A decade ago I spent a good amount of time on the phone with a couple of veteran psychometricians who had retired from jobs heading up all testing for their branches of the U.S. military. They came out of this turn-your-chair-upside-down era, but my impression is that they had come around to the view that what’s cost-effective is paper and pencil tests, with g predominating.

If you want to pick future pilots, you test them on g, on math skills, on verbal ability, on 3-d skills, on experience flying private planes, and on biographical information that correlates with masculinity and leadership — have you ever shot a deer, that kind of thing. For example, George W. Bush did pretty good on the IQ stuff, extremely well on the officer material biography questions, poor on 3-d skills, and had no piloting experience.

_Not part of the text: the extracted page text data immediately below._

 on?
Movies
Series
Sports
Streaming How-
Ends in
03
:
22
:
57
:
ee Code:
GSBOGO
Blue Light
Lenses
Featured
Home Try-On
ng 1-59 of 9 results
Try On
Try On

It would have been fun to strap young Dubya into a flight simulator and suddenly turn him upside down (in fact, it would be even more fun today), but it wasn’t really worth it. (Bush turned out to be an okay pilot, never crashing his primitive supersonic flying death trap in the five years he bothered showing up for his weekend warrior job, but also not really having much of a knack or a passion for flying, either).

… Sending student applicants to assessment centers would solve at least three problems for college admissions.
A lot of fire departments use “assessment centers” for promotions, but from reading up on the 2009 Ricci Supreme Court case, it’s clear they are hideously expensive since they need to fly in a racially balanced panel of fire chiefs from around the country, etc.

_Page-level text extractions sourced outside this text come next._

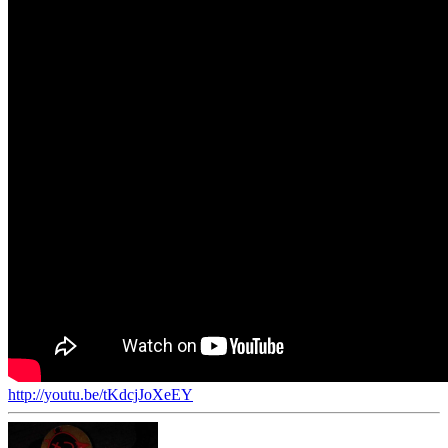
http://youtu.be/tKdcjJoXeEY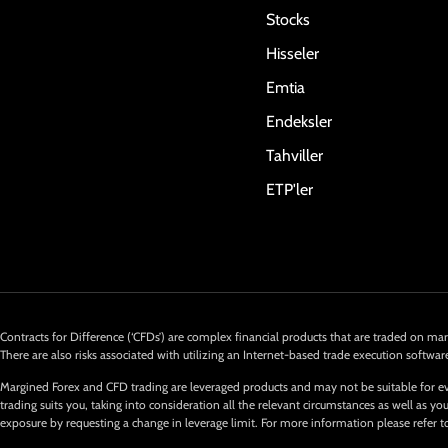
Stocks
Hisseler
Emtia
Endeksler
Tahviller
ETP'ler
Contracts for Difference (‘CFDs’) are complex financial products that are traded on marg
There are also risks associated with utilizing an Internet-based trade execution softwar
Margined Forex and CFD trading are leveraged products and may not be suitable for ev
trading suits you, taking into consideration all the relevant circumstances as well as
exposure by requesting a change in leverage limit. For more information please refer t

This op-ed recommends having multiple assessment centers all around the country that all do exactly the same thing, but that runs into the usual problems. For example, how do you make sure the human judges are equally rigorous everywhere?

A more subtle but bigger problem for fire departments is disparate impact. Since any kind of test unless completely rigged will bring about disparate impact, the fire testing business is based on the idea that every single previous system of fire department testing was botched, but this time they will get it right. So, instead of having a cheap national assessment center, every assessment center is supposed to be customized. (That’s why it was supposed to be such a scandal that the New Haven test that Ricci passed had a question about directions involving the world “downtown,” a word not used in New Haven.)

Things like the SAT and its massive disparate impact are grandfathered in because, hey, the Ivy League needs the SAT, but starting a new system from scratch raises massive disparate impact concerns.

First, colleges have traditionally relied on recommendation letters from different teachers and interviews with different alumni who evaluate students in different situations. These idiosyncrasies create a great deal of noise: Reports reveal as much about the teachers, interviewers and situations as they do about the students. In an assessment center, students answer standardized questions and are rated by multiple evaluators on a common standard.
Of course, a big reason assessment centers are popular in fire department employment decisions is because having all those judges will all their unconscious biases injects more noise into the results, and randomness tends to lessen disparate impact.

But, yeah, letters of recommendation and the like seem pretty useless at present.

For example, everybody says they want applicants who are good at class participation, who make classroom discussions better. For example, while this may sound like egomaniacal boasting, but regular readers can probably imagine I’m not being wholly delusional in asserting that I was really good at classroom discussion, that I frequently made classes better.

But I’ve never seen any studies of whether colleges know how to evaluate that skill or not from their current application process.

My guess would be that the single most accurate decisionmaking process for college admissions would be like we have in big league sports: minor leagues, either farm clubs or academic institutions, open to public evaluation. If you want to go to the Ivy League for college, in high school you go to Official Ivy League Summer School, where your class participation and the like is evaluated by wily old scouts.

Of course, that sounds wildly expensive and exclusionary. But that’s probably a good conceptual starting point for rethinking.